The self-patterning socks are ... finished. They do not excite me, but completion's always good. I have named them Very Vanilla Socks, since that's what they are - cuff-down, knit only, no shaping. Yawn.

The Path of Flowers stole may be the death of me. That Rowan Kidsilk Haze is undoubtedly lovely stuff to touch and to look at, and when it behaves it's good to work with. However the tiny, teeny little stringy bit in the middle gets lost in the fuzz around it, which clings to itself and disguises the fact that a stitch was dropped many, many rows back. Once such dropped stitch turned up below two, count 'em, two, lifelines. And that sucker's going to be BIG - here it is at about the half-way mark.

Wednesday, February 18, 2009

So many projects ...

Well, I'm down to only three projects at the moment, but there are so many others pressing to be started that it is taking a supreme effort to keep to the three.
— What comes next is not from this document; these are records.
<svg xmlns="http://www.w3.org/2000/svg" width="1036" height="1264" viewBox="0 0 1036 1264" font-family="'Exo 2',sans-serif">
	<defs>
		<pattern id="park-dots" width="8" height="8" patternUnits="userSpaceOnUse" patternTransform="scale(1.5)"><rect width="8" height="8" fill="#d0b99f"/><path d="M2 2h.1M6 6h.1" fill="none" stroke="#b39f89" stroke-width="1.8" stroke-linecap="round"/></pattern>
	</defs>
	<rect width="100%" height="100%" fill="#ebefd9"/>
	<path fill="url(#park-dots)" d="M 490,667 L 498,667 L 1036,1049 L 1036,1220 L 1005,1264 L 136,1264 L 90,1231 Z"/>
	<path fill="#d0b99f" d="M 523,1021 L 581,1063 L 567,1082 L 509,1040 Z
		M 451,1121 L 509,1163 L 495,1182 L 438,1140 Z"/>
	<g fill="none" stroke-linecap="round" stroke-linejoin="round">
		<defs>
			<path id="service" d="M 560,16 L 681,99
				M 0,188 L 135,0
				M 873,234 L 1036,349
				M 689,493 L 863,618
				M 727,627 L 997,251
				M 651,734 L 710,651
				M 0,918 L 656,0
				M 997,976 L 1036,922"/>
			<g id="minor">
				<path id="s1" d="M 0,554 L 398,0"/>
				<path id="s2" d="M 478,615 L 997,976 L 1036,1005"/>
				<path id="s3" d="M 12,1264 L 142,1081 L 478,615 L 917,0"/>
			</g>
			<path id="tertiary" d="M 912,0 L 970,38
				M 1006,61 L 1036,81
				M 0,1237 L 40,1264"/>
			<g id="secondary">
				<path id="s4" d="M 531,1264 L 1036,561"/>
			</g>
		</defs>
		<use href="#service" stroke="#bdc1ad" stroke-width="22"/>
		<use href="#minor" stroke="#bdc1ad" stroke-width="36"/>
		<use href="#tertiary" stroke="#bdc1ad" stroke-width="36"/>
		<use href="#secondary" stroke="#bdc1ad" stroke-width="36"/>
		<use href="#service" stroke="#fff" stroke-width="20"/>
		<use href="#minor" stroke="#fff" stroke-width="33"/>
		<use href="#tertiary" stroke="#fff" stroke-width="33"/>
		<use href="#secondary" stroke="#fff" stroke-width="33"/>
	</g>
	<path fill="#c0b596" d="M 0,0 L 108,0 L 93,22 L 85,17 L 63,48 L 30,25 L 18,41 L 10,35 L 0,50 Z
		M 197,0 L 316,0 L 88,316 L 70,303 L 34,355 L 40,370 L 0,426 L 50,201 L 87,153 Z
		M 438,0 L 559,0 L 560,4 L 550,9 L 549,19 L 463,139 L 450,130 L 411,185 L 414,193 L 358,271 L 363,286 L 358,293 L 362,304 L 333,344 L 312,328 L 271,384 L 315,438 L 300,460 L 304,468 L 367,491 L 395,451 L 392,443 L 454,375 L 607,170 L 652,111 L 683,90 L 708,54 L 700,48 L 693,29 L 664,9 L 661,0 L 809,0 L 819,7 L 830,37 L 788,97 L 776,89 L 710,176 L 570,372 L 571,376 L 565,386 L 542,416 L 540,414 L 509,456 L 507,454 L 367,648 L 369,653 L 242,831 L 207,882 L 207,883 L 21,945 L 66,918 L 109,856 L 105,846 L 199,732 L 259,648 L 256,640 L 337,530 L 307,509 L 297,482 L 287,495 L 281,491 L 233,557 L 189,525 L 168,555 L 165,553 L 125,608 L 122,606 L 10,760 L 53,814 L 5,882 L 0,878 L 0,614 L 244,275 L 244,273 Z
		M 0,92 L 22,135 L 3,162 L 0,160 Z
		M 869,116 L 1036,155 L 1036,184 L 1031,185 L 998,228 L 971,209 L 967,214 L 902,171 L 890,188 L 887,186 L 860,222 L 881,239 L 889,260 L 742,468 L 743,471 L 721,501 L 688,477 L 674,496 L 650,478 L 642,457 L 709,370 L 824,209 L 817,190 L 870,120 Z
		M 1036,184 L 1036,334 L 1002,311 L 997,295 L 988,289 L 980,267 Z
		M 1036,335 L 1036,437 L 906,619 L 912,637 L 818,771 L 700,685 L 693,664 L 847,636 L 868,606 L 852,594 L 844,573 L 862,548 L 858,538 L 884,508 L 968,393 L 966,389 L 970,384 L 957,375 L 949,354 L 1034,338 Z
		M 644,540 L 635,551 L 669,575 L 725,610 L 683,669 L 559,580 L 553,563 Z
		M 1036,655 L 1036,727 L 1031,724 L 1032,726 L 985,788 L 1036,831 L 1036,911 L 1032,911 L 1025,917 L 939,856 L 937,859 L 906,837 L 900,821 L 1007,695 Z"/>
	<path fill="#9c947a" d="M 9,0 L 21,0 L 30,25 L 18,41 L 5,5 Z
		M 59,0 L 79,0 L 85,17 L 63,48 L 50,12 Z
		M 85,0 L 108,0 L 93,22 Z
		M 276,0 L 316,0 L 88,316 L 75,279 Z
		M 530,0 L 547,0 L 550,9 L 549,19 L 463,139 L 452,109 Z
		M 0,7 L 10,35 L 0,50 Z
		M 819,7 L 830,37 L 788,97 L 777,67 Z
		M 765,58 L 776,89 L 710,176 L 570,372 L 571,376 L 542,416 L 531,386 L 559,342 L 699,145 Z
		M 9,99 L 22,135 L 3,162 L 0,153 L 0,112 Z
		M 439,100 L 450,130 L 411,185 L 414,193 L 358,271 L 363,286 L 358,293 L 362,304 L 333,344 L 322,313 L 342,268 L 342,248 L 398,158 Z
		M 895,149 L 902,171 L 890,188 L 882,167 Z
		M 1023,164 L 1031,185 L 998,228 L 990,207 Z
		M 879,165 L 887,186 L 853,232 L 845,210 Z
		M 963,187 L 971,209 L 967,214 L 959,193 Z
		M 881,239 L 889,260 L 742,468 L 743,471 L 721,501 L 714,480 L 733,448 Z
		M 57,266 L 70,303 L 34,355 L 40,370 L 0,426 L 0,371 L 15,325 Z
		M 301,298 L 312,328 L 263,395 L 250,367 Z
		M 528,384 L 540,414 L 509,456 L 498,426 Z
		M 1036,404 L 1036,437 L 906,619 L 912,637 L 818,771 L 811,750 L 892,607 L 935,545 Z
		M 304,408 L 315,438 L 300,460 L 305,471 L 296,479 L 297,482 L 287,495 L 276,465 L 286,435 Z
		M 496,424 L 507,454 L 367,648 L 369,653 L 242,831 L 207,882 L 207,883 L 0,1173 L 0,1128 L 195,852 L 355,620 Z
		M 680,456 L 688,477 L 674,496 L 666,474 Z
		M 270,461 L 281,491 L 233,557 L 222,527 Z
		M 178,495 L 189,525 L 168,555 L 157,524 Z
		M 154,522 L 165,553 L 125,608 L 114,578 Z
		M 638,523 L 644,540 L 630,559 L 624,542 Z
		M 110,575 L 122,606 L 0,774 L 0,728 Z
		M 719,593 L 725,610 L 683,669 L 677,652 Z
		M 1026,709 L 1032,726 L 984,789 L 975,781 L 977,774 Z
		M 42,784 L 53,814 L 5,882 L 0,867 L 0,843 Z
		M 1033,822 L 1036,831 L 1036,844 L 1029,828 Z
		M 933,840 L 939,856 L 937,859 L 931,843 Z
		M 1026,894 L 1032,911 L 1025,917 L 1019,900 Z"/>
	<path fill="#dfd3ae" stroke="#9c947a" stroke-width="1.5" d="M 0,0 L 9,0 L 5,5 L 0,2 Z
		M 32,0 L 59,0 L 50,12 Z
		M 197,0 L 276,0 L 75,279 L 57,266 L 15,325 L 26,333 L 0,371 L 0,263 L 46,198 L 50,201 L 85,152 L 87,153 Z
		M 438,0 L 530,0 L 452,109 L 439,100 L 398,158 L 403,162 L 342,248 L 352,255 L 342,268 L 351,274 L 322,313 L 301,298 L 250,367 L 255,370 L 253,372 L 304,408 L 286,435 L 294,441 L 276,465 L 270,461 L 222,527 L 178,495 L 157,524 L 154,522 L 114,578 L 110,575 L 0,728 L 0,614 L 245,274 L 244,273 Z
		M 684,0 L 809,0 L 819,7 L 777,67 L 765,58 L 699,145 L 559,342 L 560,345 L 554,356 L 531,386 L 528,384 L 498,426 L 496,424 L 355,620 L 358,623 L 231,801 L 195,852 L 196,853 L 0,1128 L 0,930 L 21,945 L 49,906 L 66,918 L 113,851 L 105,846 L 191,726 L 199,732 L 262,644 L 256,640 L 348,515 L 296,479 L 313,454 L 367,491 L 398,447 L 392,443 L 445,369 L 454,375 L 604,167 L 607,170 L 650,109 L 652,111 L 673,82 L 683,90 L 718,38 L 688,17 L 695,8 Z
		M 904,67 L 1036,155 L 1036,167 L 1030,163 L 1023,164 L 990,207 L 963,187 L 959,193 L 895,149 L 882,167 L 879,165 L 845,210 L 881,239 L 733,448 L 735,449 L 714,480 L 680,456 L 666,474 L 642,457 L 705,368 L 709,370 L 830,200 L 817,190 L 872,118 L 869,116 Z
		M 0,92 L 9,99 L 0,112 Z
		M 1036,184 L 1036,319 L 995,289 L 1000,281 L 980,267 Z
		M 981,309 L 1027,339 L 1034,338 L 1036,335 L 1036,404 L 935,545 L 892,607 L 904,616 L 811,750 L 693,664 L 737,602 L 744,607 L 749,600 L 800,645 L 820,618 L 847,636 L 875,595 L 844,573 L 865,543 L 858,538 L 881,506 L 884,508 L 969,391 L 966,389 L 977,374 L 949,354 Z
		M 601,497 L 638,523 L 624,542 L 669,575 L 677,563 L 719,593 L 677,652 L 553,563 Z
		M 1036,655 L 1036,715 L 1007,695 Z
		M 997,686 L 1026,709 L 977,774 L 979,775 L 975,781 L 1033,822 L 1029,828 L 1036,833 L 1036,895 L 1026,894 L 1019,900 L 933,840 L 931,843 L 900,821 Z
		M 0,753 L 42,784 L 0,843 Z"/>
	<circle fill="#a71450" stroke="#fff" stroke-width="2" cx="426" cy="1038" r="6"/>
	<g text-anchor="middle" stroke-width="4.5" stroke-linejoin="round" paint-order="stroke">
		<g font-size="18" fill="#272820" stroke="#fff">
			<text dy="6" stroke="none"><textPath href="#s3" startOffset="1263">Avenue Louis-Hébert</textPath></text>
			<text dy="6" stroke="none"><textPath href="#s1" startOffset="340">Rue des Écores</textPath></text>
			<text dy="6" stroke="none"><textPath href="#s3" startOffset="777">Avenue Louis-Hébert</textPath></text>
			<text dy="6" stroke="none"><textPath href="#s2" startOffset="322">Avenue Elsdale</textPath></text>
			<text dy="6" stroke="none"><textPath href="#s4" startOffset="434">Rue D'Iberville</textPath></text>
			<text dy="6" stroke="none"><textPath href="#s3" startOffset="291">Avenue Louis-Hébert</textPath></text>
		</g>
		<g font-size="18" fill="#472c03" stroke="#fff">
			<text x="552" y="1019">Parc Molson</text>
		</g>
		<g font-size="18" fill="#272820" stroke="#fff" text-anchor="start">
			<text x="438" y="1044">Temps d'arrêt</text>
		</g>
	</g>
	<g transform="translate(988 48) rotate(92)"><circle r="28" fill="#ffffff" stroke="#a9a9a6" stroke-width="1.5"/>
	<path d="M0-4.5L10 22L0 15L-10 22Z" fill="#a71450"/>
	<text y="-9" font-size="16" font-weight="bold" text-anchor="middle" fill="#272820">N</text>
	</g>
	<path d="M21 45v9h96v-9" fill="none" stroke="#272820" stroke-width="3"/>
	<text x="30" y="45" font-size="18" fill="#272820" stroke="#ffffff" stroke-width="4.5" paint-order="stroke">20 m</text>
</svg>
Lizard Ridge Version 1.5 continues to be totally gorgeous. The first strip used four skeins and is now on a stitch holder, having been blocked. The second strip is nearing the same length. This, of course, is just my way of prevaricating about exactly what shape to make the blanket. It's not intended to go on a bed, so should it be oblong or square? I envisage using it to cuddle up on a sofa, or lying on a steamer chair some cool summer evening.

I am in severe danger of becoming a Noro Ho. One of the projects currently clamouring to be started is the Noro Silk Garden scarf that's been all over ravelry recently. I'm not sure whether it was the Yarn Harlot's version or Brooklyn Tweed's that finally tipped me over the edge, but last weekend I shelled out full price for the requisite four skeins of Noro Silk Garden and am now itching to start. There's also the Rowan Kidsilk Haze calling to be made into a Path of Flowers Stole.

In an attempt to marry stash to ravelry queue I started the Starsky cardigan in Bernat Bamboo, shade Linen, but got half way through the back before realizing the stash amount wouldn't be enough. Some weeks later I got another seven skeins (not in the same dye lot, but I'm kidding myself hopeful that I can use the smaller lot for the collar and cuffs, possibly even the whole sleeves.

For a travelling project I have some self-patterning socks. The yarn came from Franklin's in Colchester and was accompanied by a multi-size pattern which seemed simple. Having cast on the requisite number of stitches for my shoe size (the original pattern is in German but it gives the sizes for UK and US shoe sizes in metric) I cheerfully knitted the cuff, ankle and heel (which took a few attempts, but looked fine in the end) and started to reduce stitches back to the original amount cast on, as directed. It did not look right. So not right I didn't even take a photo.

On looking at the pattern again it seemed I had never had the right amount of stitches to begin with. After a rather restless night I finally grasped the nettle and frogged that sucker right back (sob!). Fortunately for what remains of my sanity I worked out that the original number of stitches cast on was perfectly correct for US size 7/8 feet, but only in Toddler sizing. For adults rather more stitches were advisable.

It's nice yarn and I'm back on track, so I shall continue. I just need to finish Lizard Ridge (eight out of 24 skeins used thus far) or Starsky so I can start something else big.